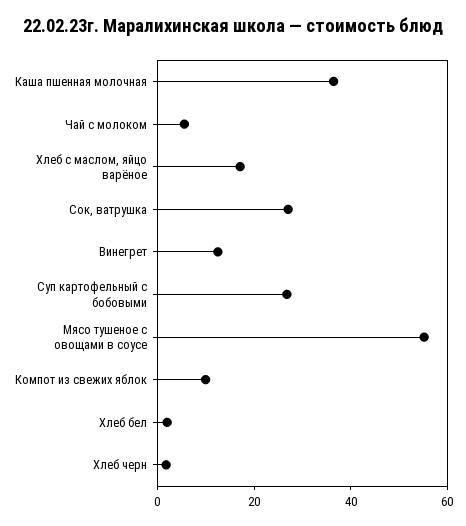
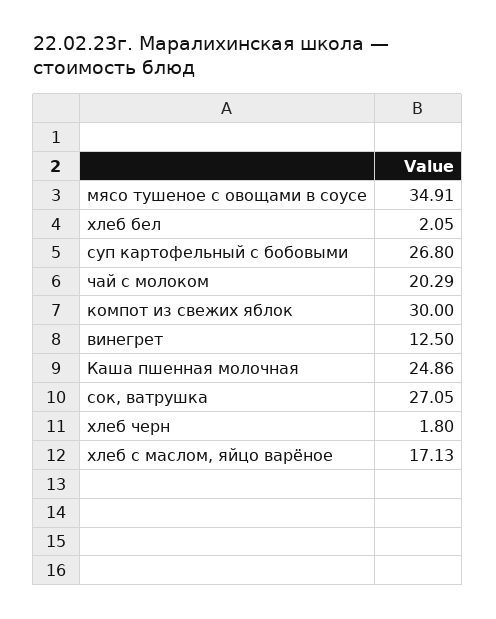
Каша пшенная молочная: 35 -> 24.86
Чай с молоком: 5 -> 20.29
Мясо тушеное с овощами в соусе: 55 -> 34.91
Компот из свежих яблок: 10 -> 30

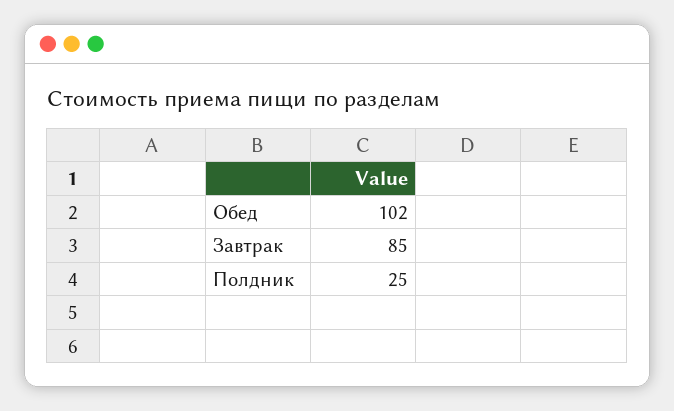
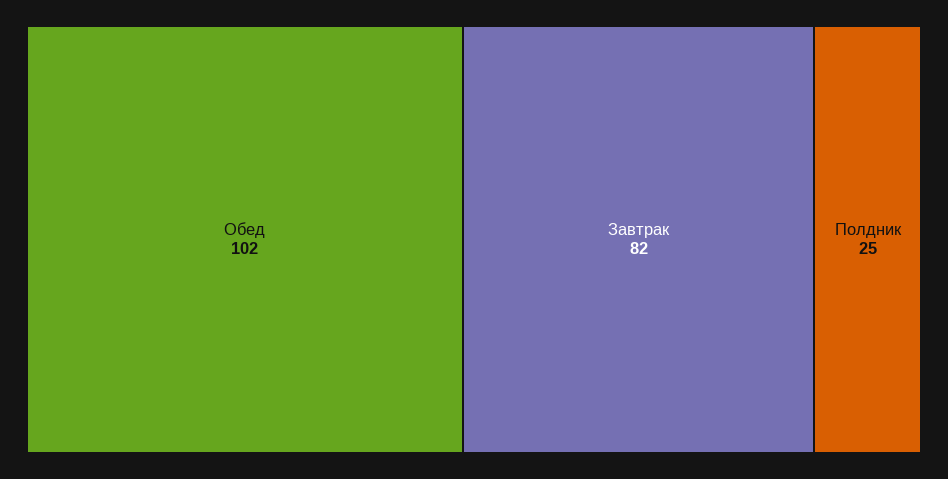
Завтрак: 85 -> 82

• The task: Restate word for word the lines beginning with the one that contains "Чай с молоком: 5 -> 20.29" and ending with the last line of the listing; pictures stay out.

• Result:
Чай с молоком: 5 -> 20.29
Мясо тушеное с овощами в соусе: 55 -> 34.91
Компот из свежих яблок: 10 -> 30

Завтрак: 85 -> 82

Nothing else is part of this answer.